§ Instructions for the task
Render the listing as a Markdown table with a Row column giving each line's number and a Text column holding the line, leaving out blank lines. Begin at the line that has "s of childhood" and stop after the line that has "WEBSITE DESIGN".
*** Opening Record set ***
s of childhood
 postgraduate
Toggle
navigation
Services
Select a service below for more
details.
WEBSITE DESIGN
*** Closing Record set ***
*** Opening Record set ***
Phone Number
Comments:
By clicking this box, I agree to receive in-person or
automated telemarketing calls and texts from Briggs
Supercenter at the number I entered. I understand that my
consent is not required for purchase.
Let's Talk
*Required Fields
*** Closing Record set ***
§ Solution to this task
| Row | Text |
|---|---|
| 1 | s of childhood |
| 2 |  postgraduate |
| 3 | Toggle |
| 4 | navigation |
| 5 | Services |
| 6 | Select a service below for more |
| 7 | details. |
| 8 | WEBSITE DESIGN |